In the results of a pilot study conducted by the University of Texas M.D. Anderson Cancer Center released June 4, 2006, Yoga was found to help women going through radiation therapy for the treatment of breast cancer
with myriad side effects they experience because of the treatment. Some of the benefits the women enrolled in the study experienced include increased energy levels and physical conditioning, and better physical functioning. Activities in which the yoga class participants reported higher levels of ability than their control group counterparts include the ability to walk a mile, the ability to climb stairs, and the ability to lift a bag of groceries.
Led by M.D. Anderson psychologist Lorenzo Cohen, the pilot study enrolled 61 women with breast cancer who were post surgery and were at the time undergoing six weeks of radiation treatment. Of the study group, 30 women were assigned to the test group that were offered yoga classes twice a week, while the remaining 31 women made up the control group.
At the end of the six weeks, each of the 61 women with breast cancer filled out detailed questionnaires about their abilities to perform basic physical activities. They also were asked to provide information about their general sense of well being, over all levels of fatigue, and other aspects of their quality of life.
In the results presented to the annual meeting of the American Society of Clinical Oncology in Atlanta, GA, the performance and ability levels reported by the yoga group were significantly higher than those reported by the control group of women undergoing radiation therapy for the treatment of breast cancer. They claimed to be in better general health, and to experience lower levels of fatigue and fewer sleeping problems. There were no statistically significant findings reported in their respective levels of depression or anxiety.
The M.D. Anderson team took the responses of the study participants and converted them into scales ranging from 0 to 100. The yoga group scored higher in almost every area of physical ability.
Yoga is a practice that employs the use of gentle stretching, strength building, and the holding of the body in certain postures (known as “asanas”) that promote energy, flexibility, and revitalization. The focus on the breath that yoga advocates is also an extremely beneficial method of attaining greater levels of relaxation. The traditional benefits of yoga seem consistent with the findings of the Dr. Cohen’s breast cancer study. The M.D. Anderson study marks a rare occurrence in which the benefits of yoga have been studied utilizing scientific controls.

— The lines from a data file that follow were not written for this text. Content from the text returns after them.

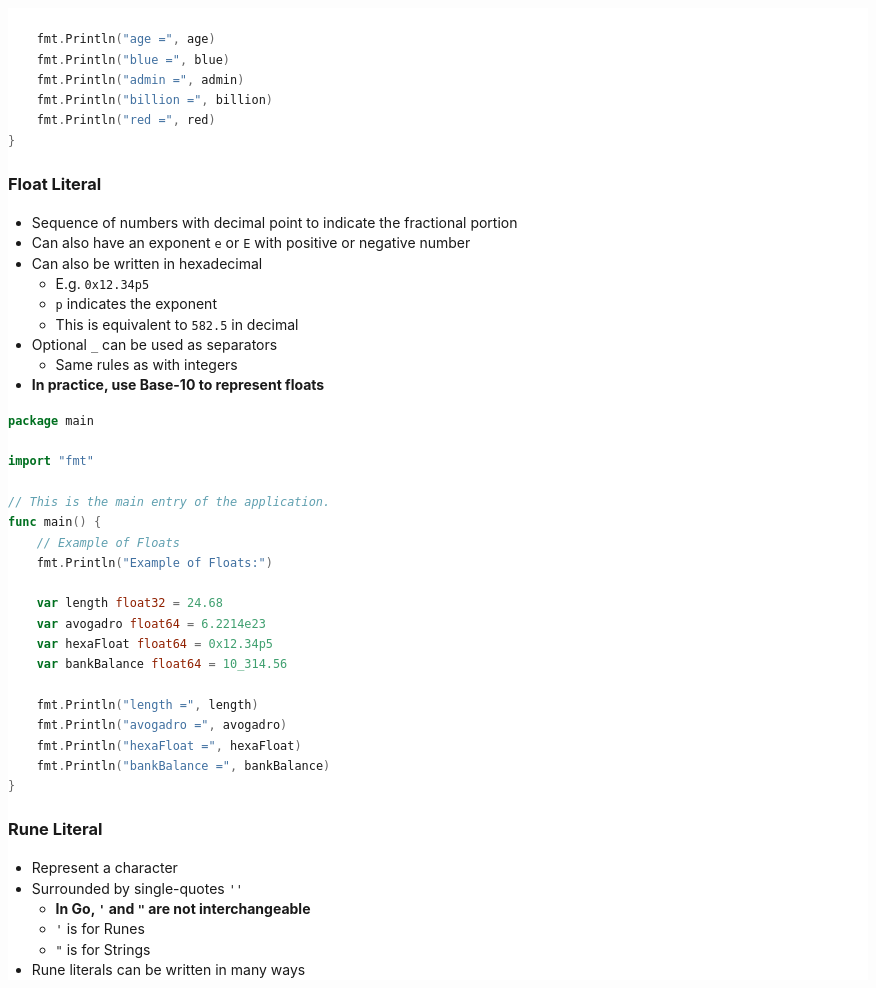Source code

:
 ```go

    fmt.Println("age =", age)
    fmt.Println("blue =", blue)
    fmt.Println("admin =", admin)
    fmt.Println("billion =", billion)
    fmt.Println("red =", red)
}
```

### Float Literal

- Sequence of numbers with decimal point to indicate the fractional portion
- Can also have an exponent `e` or `E` with positive or negative number
- Can also be written in hexadecimal
  - E.g. `0x12.34p5`
  - `p` indicates the exponent
  - This is equivalent to `582.5` in decimal
- Optional `_` can be used as separators
  - Same rules as with integers
- **In practice, use Base-10 to represent floats**

```go
package main

import "fmt"

// This is the main entry of the application.
func main() {
    // Example of Floats
    fmt.Println("Example of Floats:")

    var length float32 = 24.68
    var avogadro float64 = 6.2214e23
    var hexaFloat float64 = 0x12.34p5
    var bankBalance float64 = 10_314.56

    fmt.Println("length =", length)
    fmt.Println("avogadro =", avogadro)
    fmt.Println("hexaFloat =", hexaFloat)
    fmt.Println("bankBalance =", bankBalance)
}
```

### Rune Literal

- Represent a character
- Surrounded by single-quotes `''`
  - **In Go, `'` and `"` are not interchangeable**
  - `'` is for Runes
  - `"` is for Strings
- Rune literals can be written in many ways
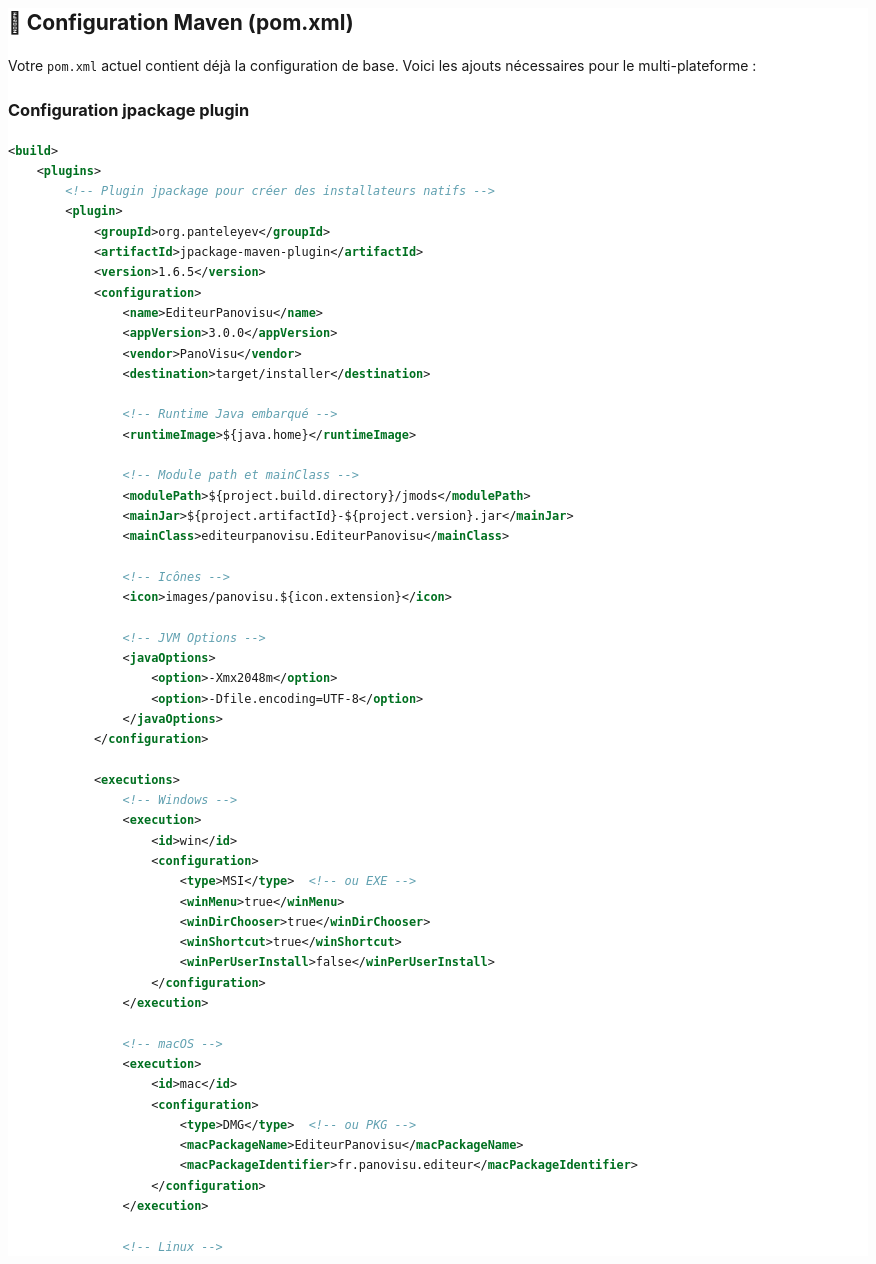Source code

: 
## 🔧 Configuration Maven (pom.xml)

Votre `pom.xml` actuel contient déjà la configuration de base. Voici les ajouts nécessaires pour le multi-plateforme :

### Configuration jpackage plugin

```xml
<build>
    <plugins>
        <!-- Plugin jpackage pour créer des installateurs natifs -->
        <plugin>
            <groupId>org.panteleyev</groupId>
            <artifactId>jpackage-maven-plugin</artifactId>
            <version>1.6.5</version>
            <configuration>
                <name>EditeurPanovisu</name>
                <appVersion>3.0.0</appVersion>
                <vendor>PanoVisu</vendor>
                <destination>target/installer</destination>
                
                <!-- Runtime Java embarqué -->
                <runtimeImage>${java.home}</runtimeImage>
                
                <!-- Module path et mainClass -->
                <modulePath>${project.build.directory}/jmods</modulePath>
                <mainJar>${project.artifactId}-${project.version}.jar</mainJar>
                <mainClass>editeurpanovisu.EditeurPanovisu</mainClass>
                
                <!-- Icônes -->
                <icon>images/panovisu.${icon.extension}</icon>
                
                <!-- JVM Options -->
                <javaOptions>
                    <option>-Xmx2048m</option>
                    <option>-Dfile.encoding=UTF-8</option>
                </javaOptions>
            </configuration>
            
            <executions>
                <!-- Windows -->
                <execution>
                    <id>win</id>
                    <configuration>
                        <type>MSI</type>  <!-- ou EXE -->
                        <winMenu>true</winMenu>
                        <winDirChooser>true</winDirChooser>
                        <winShortcut>true</winShortcut>
                        <winPerUserInstall>false</winPerUserInstall>
                    </configuration>
                </execution>
                
                <!-- macOS -->
                <execution>
                    <id>mac</id>
                    <configuration>
                        <type>DMG</type>  <!-- ou PKG -->
                        <macPackageName>EditeurPanovisu</macPackageName>
                        <macPackageIdentifier>fr.panovisu.editeur</macPackageIdentifier>
                    </configuration>
                </execution>
                
                <!-- Linux -->
```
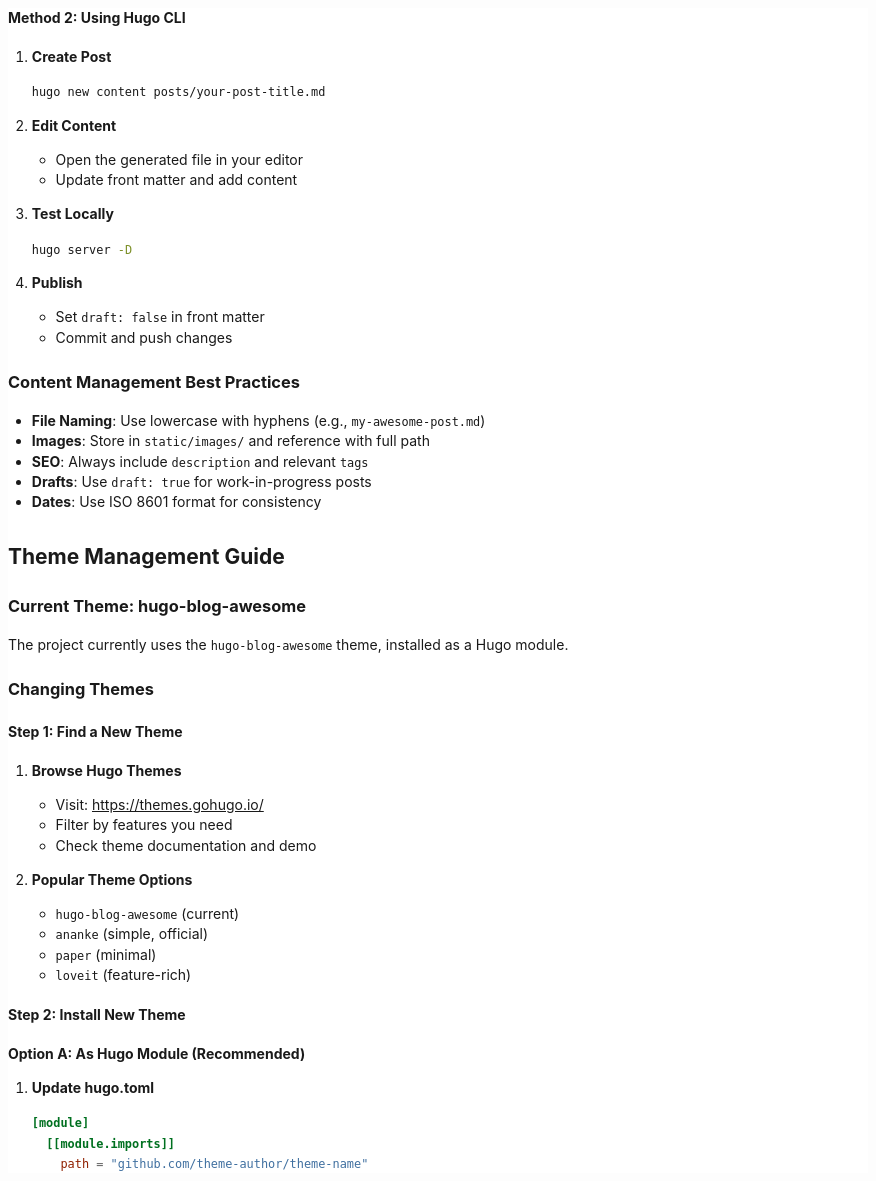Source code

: #### Method 2: Using Hugo CLI

1. **Create Post**
   ```bash
   hugo new content posts/your-post-title.md
   ```

2. **Edit Content**
   - Open the generated file in your editor
   - Update front matter and add content

3. **Test Locally**
   ```bash
   hugo server -D
   ```

4. **Publish**
   - Set `draft: false` in front matter
   - Commit and push changes

### Content Management Best Practices

- **File Naming**: Use lowercase with hyphens (e.g., `my-awesome-post.md`)
- **Images**: Store in `static/images/` and reference with full path
- **SEO**: Always include `description` and relevant `tags`
- **Drafts**: Use `draft: true` for work-in-progress posts
- **Dates**: Use ISO 8601 format for consistency

## Theme Management Guide

### Current Theme: hugo-blog-awesome

The project currently uses the `hugo-blog-awesome` theme, installed as a Hugo module.

### Changing Themes

#### Step 1: Find a New Theme

1. **Browse Hugo Themes**
   - Visit: https://themes.gohugo.io/
   - Filter by features you need
   - Check theme documentation and demo

2. **Popular Theme Options**
   - `hugo-blog-awesome` (current)
   - `ananke` (simple, official)
   - `paper` (minimal)
   - `loveit` (feature-rich)

#### Step 2: Install New Theme

**Option A: As Hugo Module (Recommended)**

1. **Update hugo.toml**
   ```toml
   [module]
     [[module.imports]]
       path = "github.com/theme-author/theme-name"
   ```
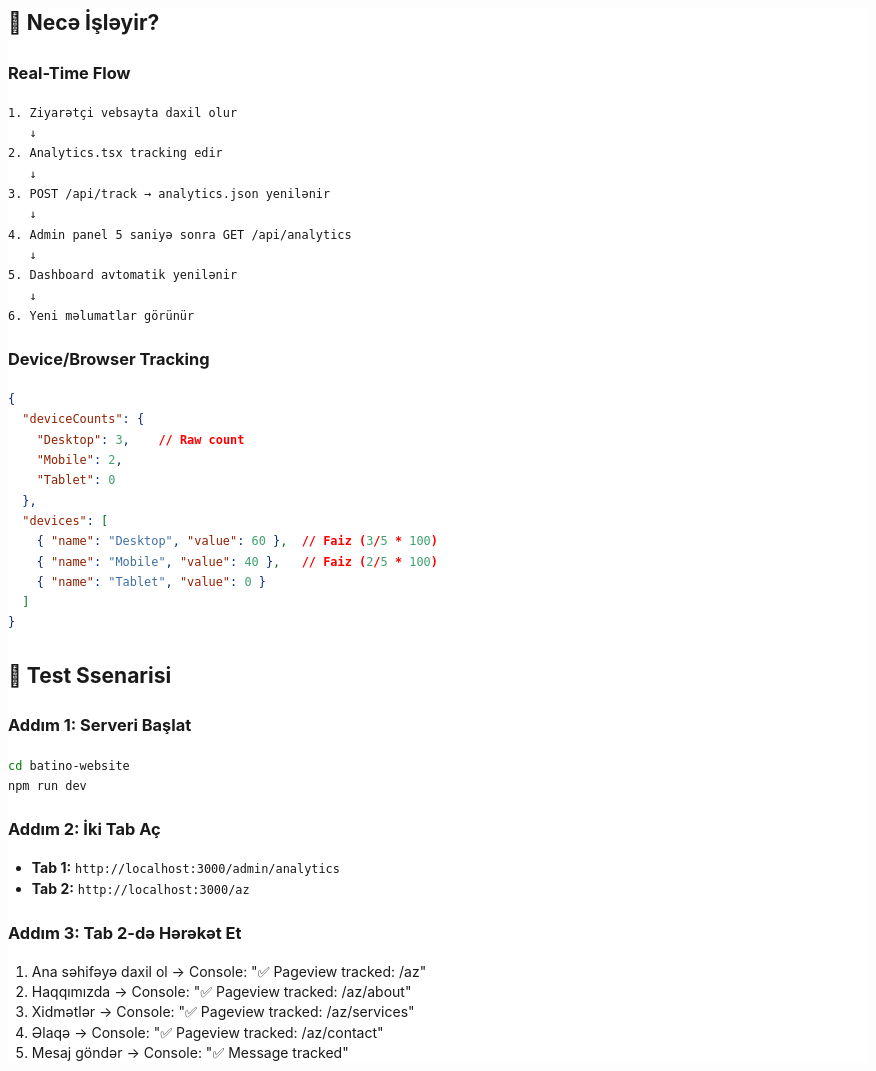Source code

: ## 🎯 Necə İşləyir?

### Real-Time Flow
```
1. Ziyarətçi vebsayta daxil olur
   ↓
2. Analytics.tsx tracking edir
   ↓
3. POST /api/track → analytics.json yenilənir
   ↓
4. Admin panel 5 saniyə sonra GET /api/analytics
   ↓
5. Dashboard avtomatik yenilənir
   ↓
6. Yeni məlumatlar görünür
```

### Device/Browser Tracking
```json
{
  "deviceCounts": {
    "Desktop": 3,    // Raw count
    "Mobile": 2,
    "Tablet": 0
  },
  "devices": [
    { "name": "Desktop", "value": 60 },  // Faiz (3/5 * 100)
    { "name": "Mobile", "value": 40 },   // Faiz (2/5 * 100)
    { "name": "Tablet", "value": 0 }
  ]
}
```

## 🧪 Test Ssenarisi

### Addım 1: Serveri Başlat
```bash
cd batino-website
npm run dev
```

### Addım 2: İki Tab Aç
- **Tab 1:** `http://localhost:3000/admin/analytics`
- **Tab 2:** `http://localhost:3000/az`

### Addım 3: Tab 2-də Hərəkət Et
1. Ana səhifəyə daxil ol → Console: "✅ Pageview tracked: /az"
2. Haqqımızda → Console: "✅ Pageview tracked: /az/about"
3. Xidmətlər → Console: "✅ Pageview tracked: /az/services"
4. Əlaqə → Console: "✅ Pageview tracked: /az/contact"
5. Mesaj göndər → Console: "✅ Message tracked"
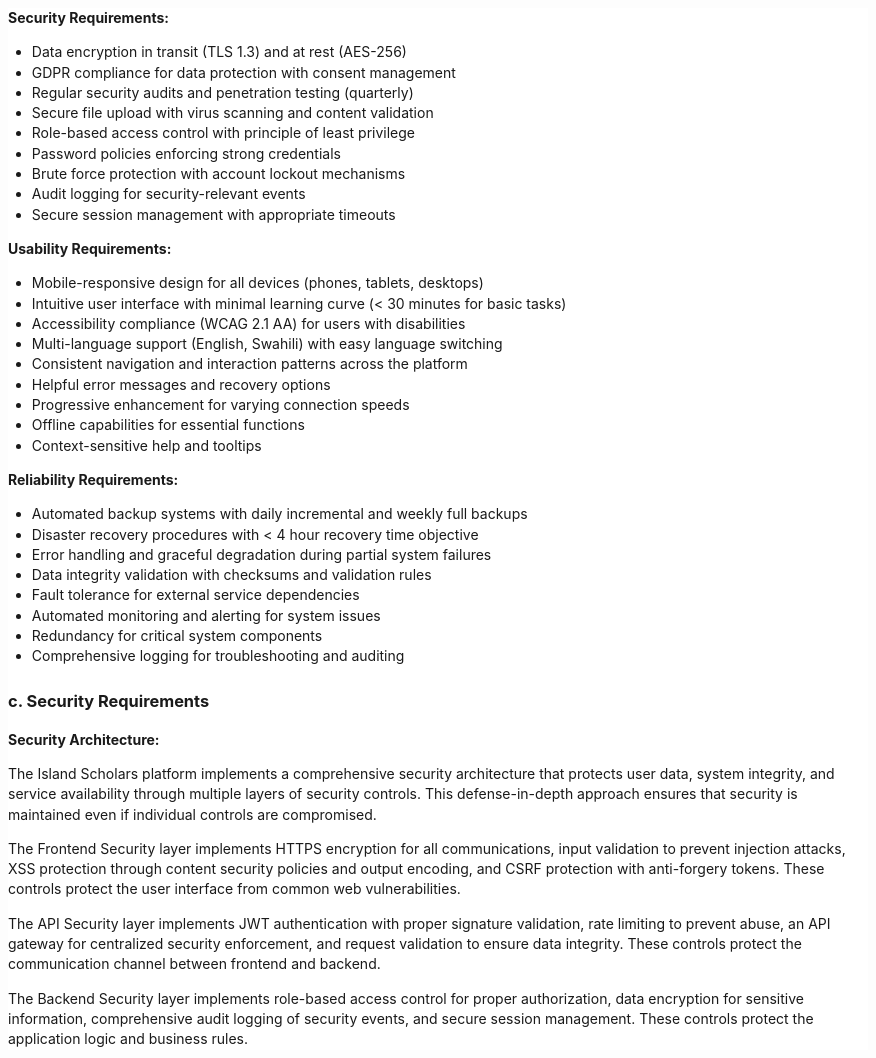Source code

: **Security Requirements:**
- Data encryption in transit (TLS 1.3) and at rest (AES-256)
- GDPR compliance for data protection with consent management
- Regular security audits and penetration testing (quarterly)
- Secure file upload with virus scanning and content validation
- Role-based access control with principle of least privilege
- Password policies enforcing strong credentials
- Brute force protection with account lockout mechanisms
- Audit logging for security-relevant events
- Secure session management with appropriate timeouts

**Usability Requirements:**
- Mobile-responsive design for all devices (phones, tablets, desktops)
- Intuitive user interface with minimal learning curve (< 30 minutes for basic tasks)
- Accessibility compliance (WCAG 2.1 AA) for users with disabilities
- Multi-language support (English, Swahili) with easy language switching
- Consistent navigation and interaction patterns across the platform
- Helpful error messages and recovery options
- Progressive enhancement for varying connection speeds
- Offline capabilities for essential functions
- Context-sensitive help and tooltips

**Reliability Requirements:**
- Automated backup systems with daily incremental and weekly full backups
- Disaster recovery procedures with < 4 hour recovery time objective
- Error handling and graceful degradation during partial system failures
- Data integrity validation with checksums and validation rules
- Fault tolerance for external service dependencies
- Automated monitoring and alerting for system issues
- Redundancy for critical system components
- Comprehensive logging for troubleshooting and auditing

### c. Security Requirements

**Security Architecture:**

The Island Scholars platform implements a comprehensive security architecture that protects user data, system integrity, and service availability through multiple layers of security controls. This defense-in-depth approach ensures that security is maintained even if individual controls are compromised.

The Frontend Security layer implements HTTPS encryption for all communications, input validation to prevent injection attacks, XSS protection through content security policies and output encoding, and CSRF protection with anti-forgery tokens. These controls protect the user interface from common web vulnerabilities.

The API Security layer implements JWT authentication with proper signature validation, rate limiting to prevent abuse, an API gateway for centralized security enforcement, and request validation to ensure data integrity. These controls protect the communication channel between frontend and backend.

The Backend Security layer implements role-based access control for proper authorization, data encryption for sensitive information, comprehensive audit logging of security events, and secure session management. These controls protect the application logic and business rules.
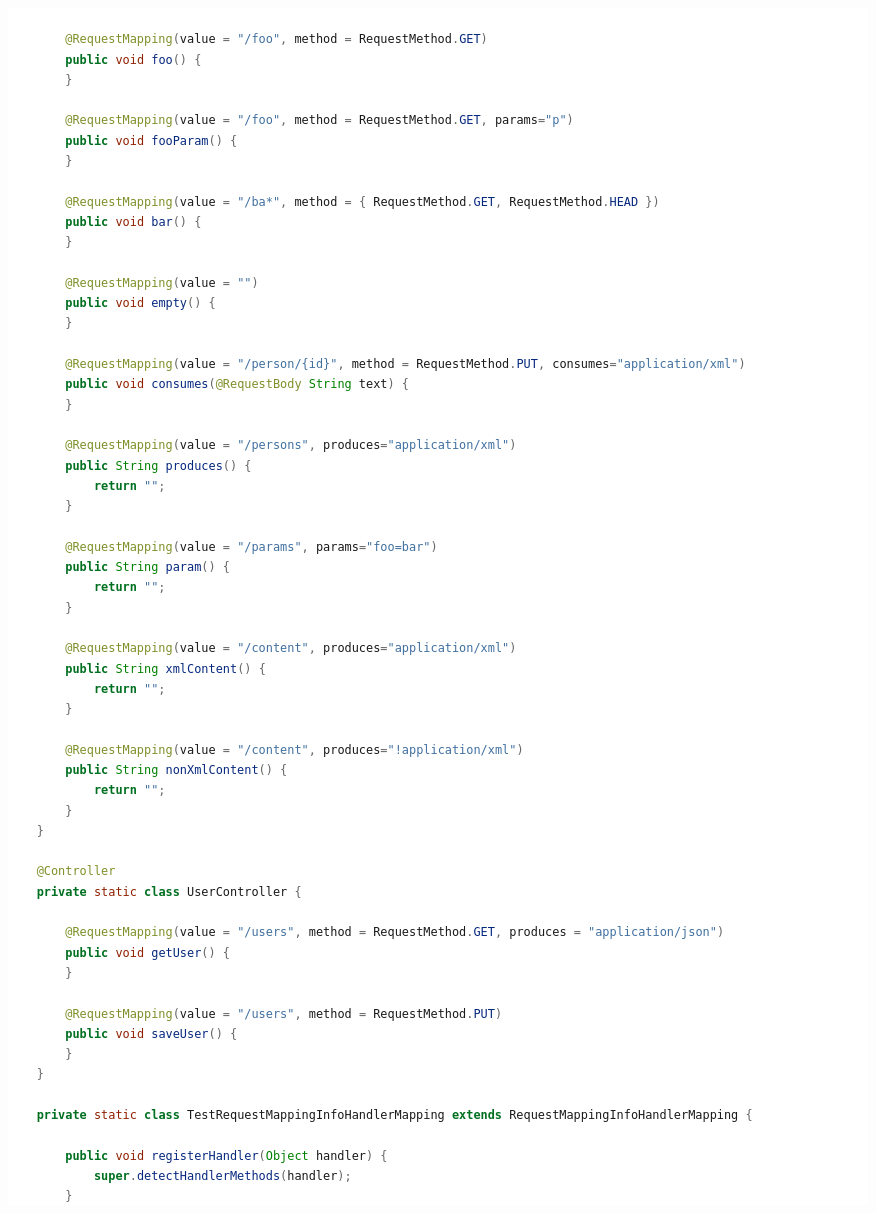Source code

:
 ```java

		@RequestMapping(value = "/foo", method = RequestMethod.GET)
		public void foo() {
		}

		@RequestMapping(value = "/foo", method = RequestMethod.GET, params="p")
		public void fooParam() {
		}

		@RequestMapping(value = "/ba*", method = { RequestMethod.GET, RequestMethod.HEAD })
		public void bar() {
		}

		@RequestMapping(value = "")
		public void empty() {
		}

		@RequestMapping(value = "/person/{id}", method = RequestMethod.PUT, consumes="application/xml")
		public void consumes(@RequestBody String text) {
		}

		@RequestMapping(value = "/persons", produces="application/xml")
		public String produces() {
			return "";
		}

		@RequestMapping(value = "/params", params="foo=bar")
		public String param() {
			return "";
		}

		@RequestMapping(value = "/content", produces="application/xml")
		public String xmlContent() {
			return "";
		}

		@RequestMapping(value = "/content", produces="!application/xml")
		public String nonXmlContent() {
			return "";
		}
	}

	@Controller
	private static class UserController {

		@RequestMapping(value = "/users", method = RequestMethod.GET, produces = "application/json")
		public void getUser() {
		}

		@RequestMapping(value = "/users", method = RequestMethod.PUT)
		public void saveUser() {
		}
	}

	private static class TestRequestMappingInfoHandlerMapping extends RequestMappingInfoHandlerMapping {

		public void registerHandler(Object handler) {
			super.detectHandlerMethods(handler);
		}

```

The tide may be changing in favor of scientific research into the benefits of yoga and other complementary and alternative therapies, as federal funding for the study of non-Western medical therapies has increased in recent years. Dr. Cohen and the M.D. Anderson Cancer Center group involved in this study have recently been awarded the largest federal grant ever awarded to a research group for the study of yoga in breast cancer patients. The $2.4 million grant will fund a study of the effects of Tibetan yoga on women with breast cancer who are undergoing chemotherapy.